From 0352e09dfd79dc39e43074f57aaf83be3b22c3ad Mon Sep 17 00:00:00 2001
From: Alberto Soragna <alberto.soragna@gmail.com>
Date: Tue, 18 Oct 2022 07:35:54 +0900
Subject: [PATCH 1/2] various fixes to ament-copyright and add
 --allowed-licenses argument

Signed-off-by: Alberto Soragna <alberto.soragna@gmail.com>
---
 ament_copyright/ament_copyright/main.py   | 44 ++++++++++----
 ament_copyright/ament_copyright/parser.py | 72 ++++++++++++++---------
 ament_copyright/test/test_parser.py       | 10 ++--
 3 files changed, 83 insertions(+), 43 deletions(-)

diff --git a/ament_copyright/ament_copyright/main.py b/ament_copyright/ament_copyright/main.py
index 3077ca1c3..833ba11e7 100644
--- a/ament_copyright/ament_copyright/main.py
+++ b/ament_copyright/ament_copyright/main.py
@@ -29,11 +29,11 @@
 from ament_copyright import UNKNOWN_IDENTIFIER
 from ament_copyright.crawler import get_files
 from ament_copyright.parser import get_comment_block
+from ament_copyright.parser import get_copyright_information_regex
 from ament_copyright.parser import get_index_of_next_line
 from ament_copyright.parser import parse_file
 from ament_copyright.parser import scan_past_coding_and_shebang_lines
 from ament_copyright.parser import scan_past_empty_lines
-from ament_copyright.parser import search_copyright_information
 
 
 def main(argv=sys.argv[1:]):
@@ -61,6 +61,13 @@ def main(argv=sys.argv[1:]):
         default=[],
         dest='excludes',
         help='The filenames to exclude.')
+    parser.add_argument(
+        '--allowed-licenses',
+        metavar='license name',
+        nargs='+',
+        default=[],
+        dest='allowed_licenses',
+        help='List of valid licenses.')
     group = parser.add_mutually_exclusive_group()
     group.add_argument(
         '--add-missing',
@@ -112,9 +119,20 @@ def main(argv=sys.argv[1:]):
     if not filenames:
         print('No repository roots and files found')
 
+    # if user has specified a list of allowed licenses, use only those
+    if args.allowed_licenses:
+        allowed_licenses = {}
+        for license_name in args.allowed_licenses:
+            if license_name in licenses:
+                allowed_licenses[license_name] = licenses[license_name]
+            else:
+                assert False, 'Requested unknown license: ' + license_name
+    else:
+        allowed_licenses = licenses
+
     file_descriptors = {}
     for filename in sorted(filenames):
-        file_descriptors[filename] = parse_file(filename)

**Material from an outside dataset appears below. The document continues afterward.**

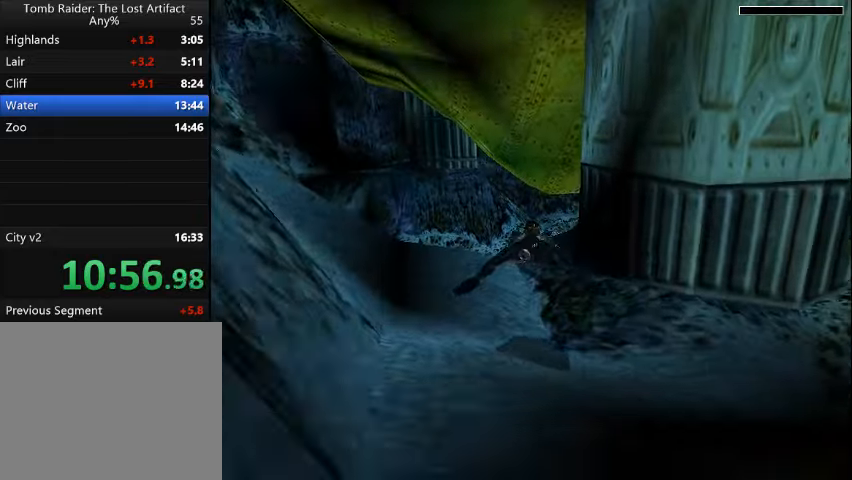
{"buttons": ["SQUARE"], "events": []}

+        file_descriptors[filename] = parse_file(filename, allowed_licenses)
 
     if args.add_missing:
         name = names.get(args.add_missing[0], args.add_missing[0])
@@ -274,7 +292,7 @@ def add_copyright_year(file_descriptors, new_years, verbose):
         file_descriptor = file_descriptors[path]
 
         # ignore files which do not have a header
-        if not getattr(file_descriptor, 'copyright_identifier', None):
+        if not getattr(file_descriptor, 'copyright_identifiers', None):
             continue
 
         index = scan_past_coding_and_shebang_lines(file_descriptor.content)
@@ -287,10 +305,13 @@ def add_copyright_year(file_descriptors, new_years, verbose):
         else:
             block = file_descriptor.content[index:]
             block_offset = 0
-        copyright_span, years_span, name_span = search_copyright_information(block)
-        if copyright_span is None:
+
+        regex = get_copyright_information_regex()
+        match = regex.search(block)
+        if not match:
             assert False, "Could not find copyright information in file '%s'" % \
                 file_descriptor.path
+        years_span, _ = match.span(1), match.span(2)
 
         # skip if all new years are already included
         years = get_years_from_string(block[years_span[0]:years_span[1]])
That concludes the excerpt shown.